### Exercise requirements
Copy out, word for word, the lines from the one holding "What is the range" through the end of the rows, both included, and leave out the pictures.

------------------------------------

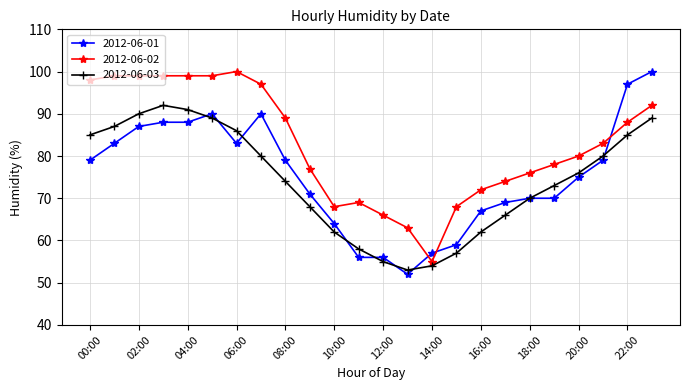

What is the smallest value displayed?

52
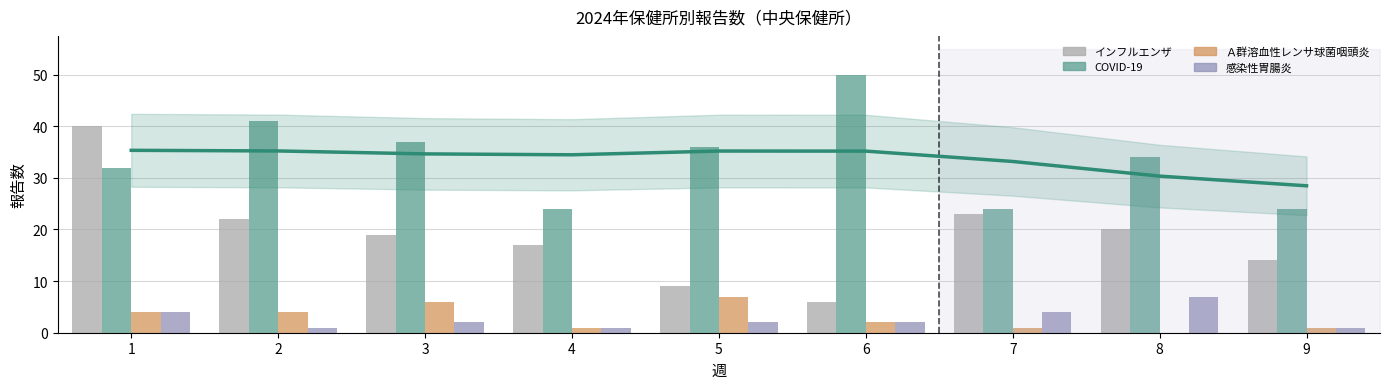

How many bars are there in total?

36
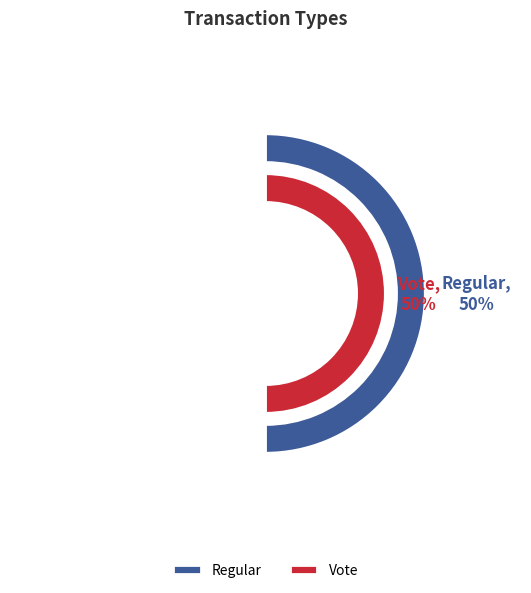

The Vote slice represents 60% of the pie. True or false?

False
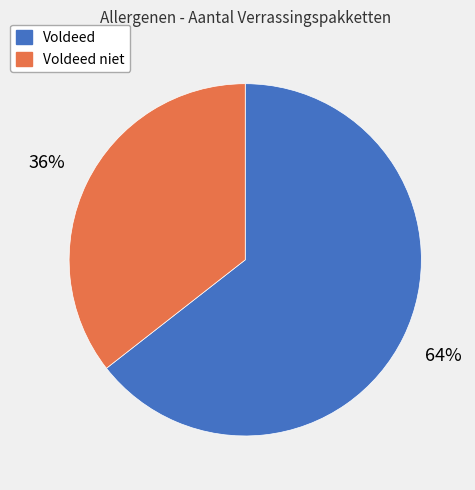

Is the sum of Voldeed niet and Voldeed greater than half?

Yes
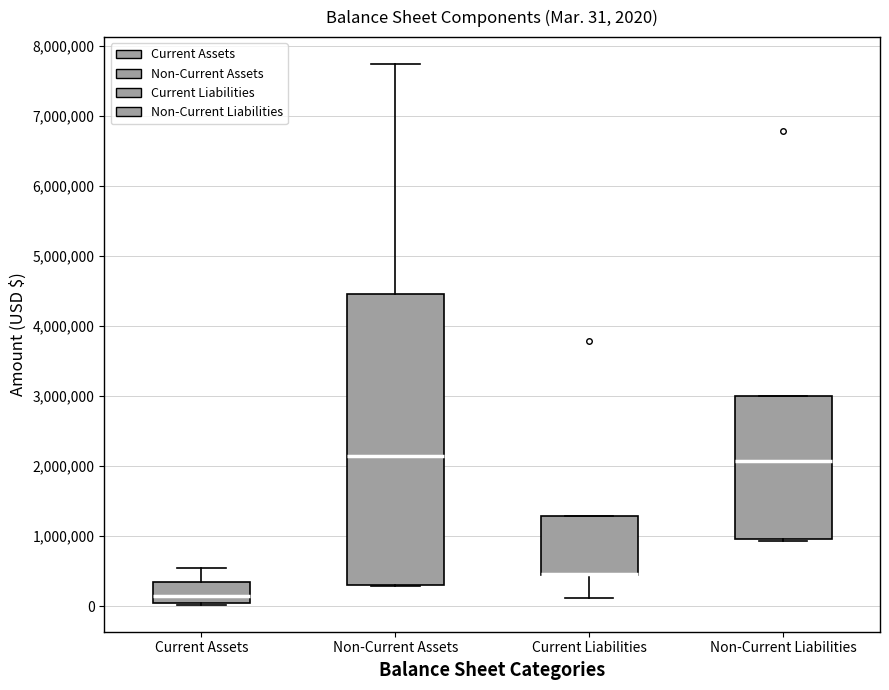

Which box is the tallest, from its lower edge to its upper edge?

Non-Current Assets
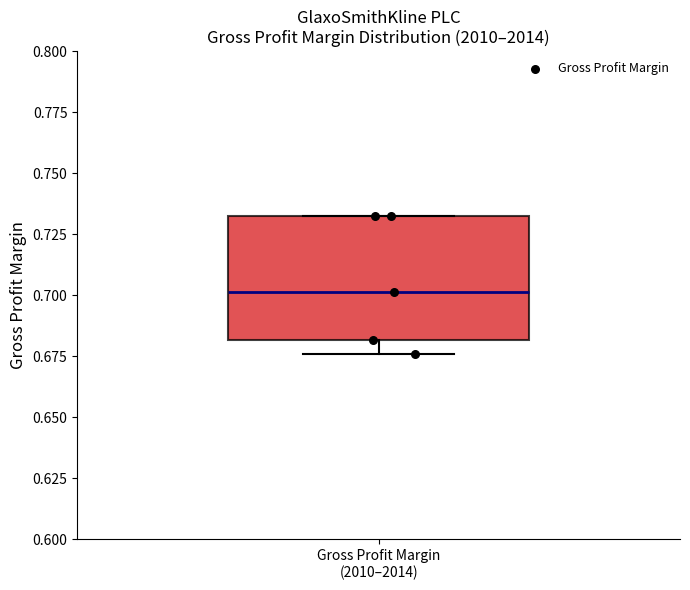

Transcribe this box plot: give where the median line is, the range the box spans, and where the two whiskers end, as read against the y-axis. The values are not printed on the chart, so give them approximately, as read against the axis.

median 0.700, box 0.680 to 0.730, whiskers 0.675 to 0.735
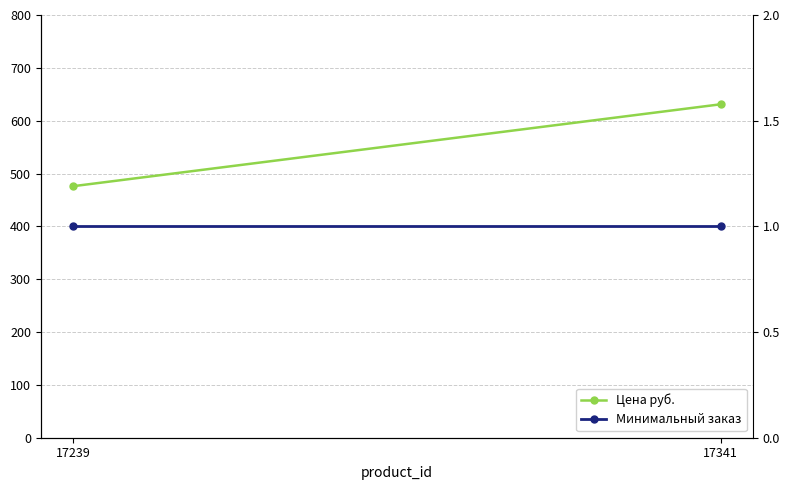

Rank the categories by Цена руб. value from highest to lowest.

17341, 17239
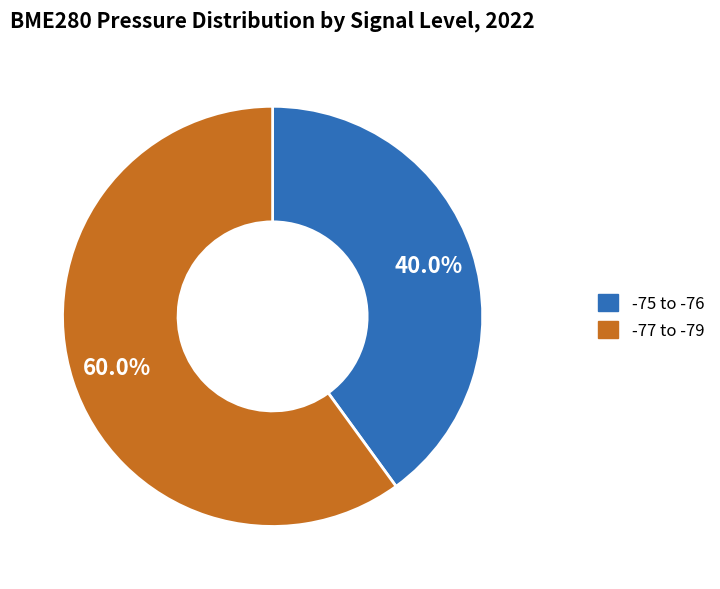

How much of the chart is everything except -75 to -76?

60.0%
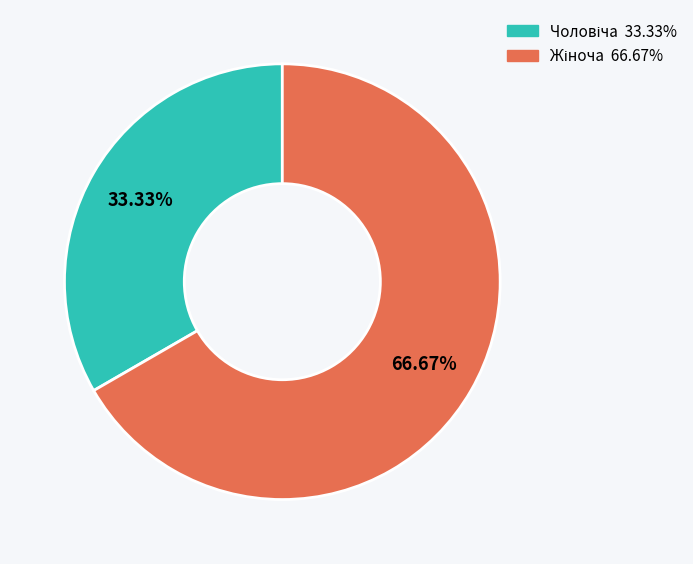

Is there any slice that represents more than half of the pie?

Yes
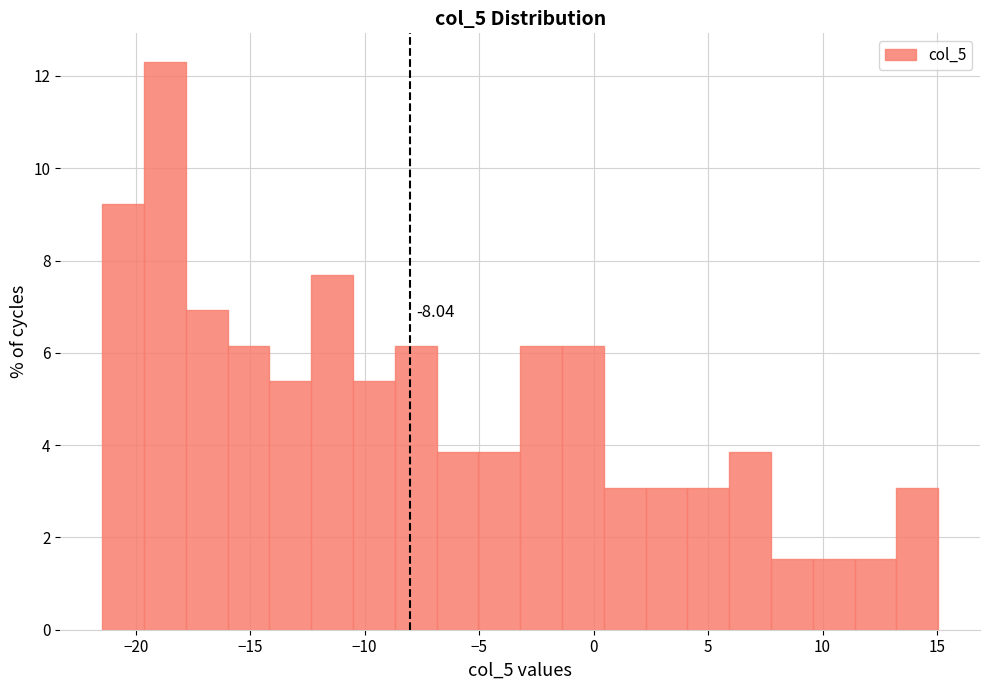

Read against the x-axis, roughly where is the centre of the tallest bar?

-18.5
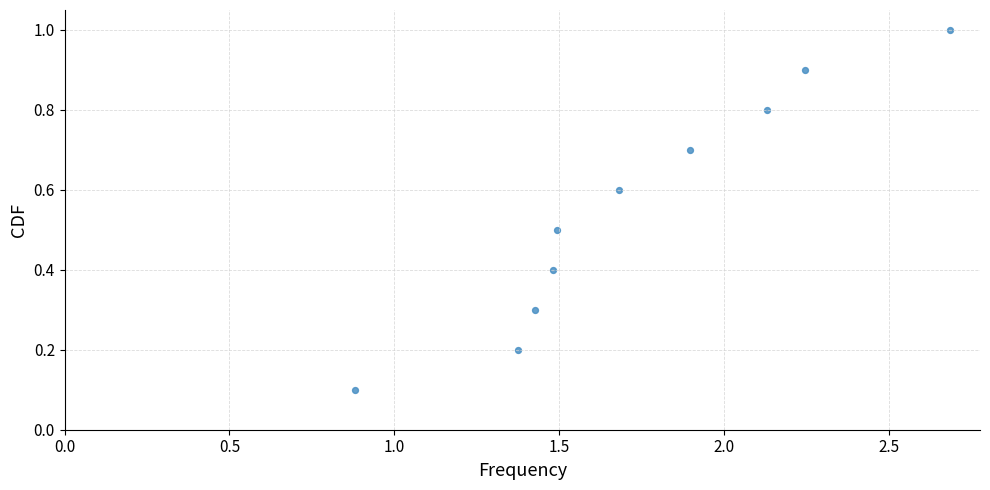

What is the range of Y values (max minus min)?

0.9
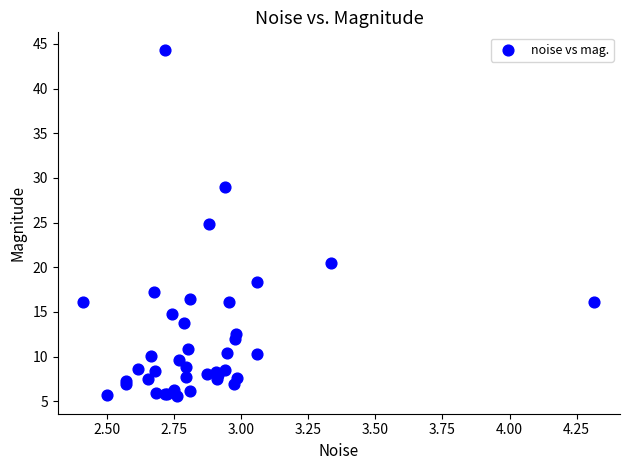

What Y value in the scatter plot is closest to 24?

24.8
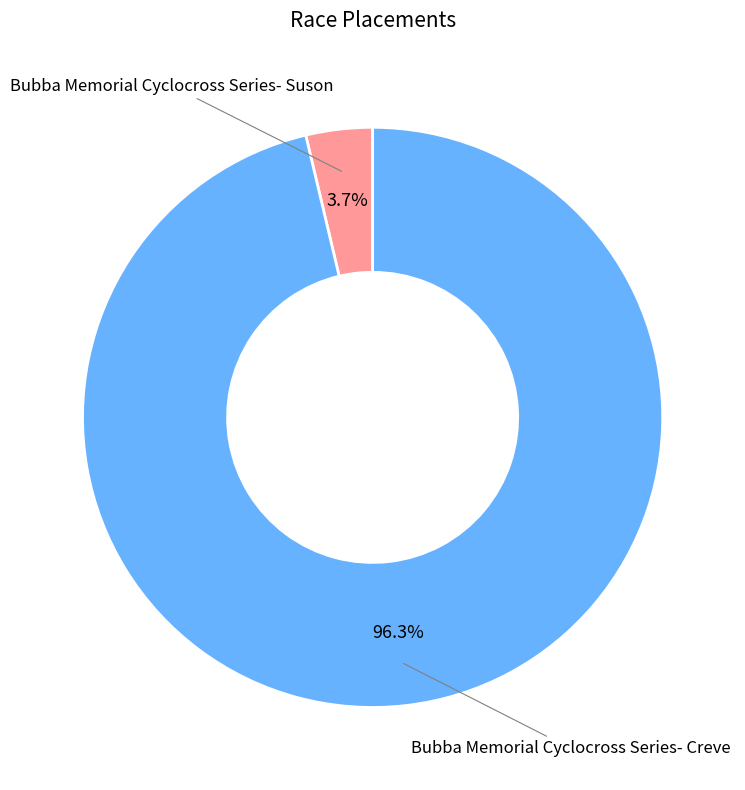

What is the total percentage of Bubba Memorial Cyclocross Series- Creve and Bubba Memorial Cyclocross Series- Suson?

100.0%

------------------------------------

### Response to this exercise
What is the range of Y values (max minus min)?

0.9

What Y value in the scatter plot is closest to 24?

24.8

What is the total percentage of Bubba Memorial Cyclocross Series- Creve and Bubba Memorial Cyclocross Series- Suson?

100.0%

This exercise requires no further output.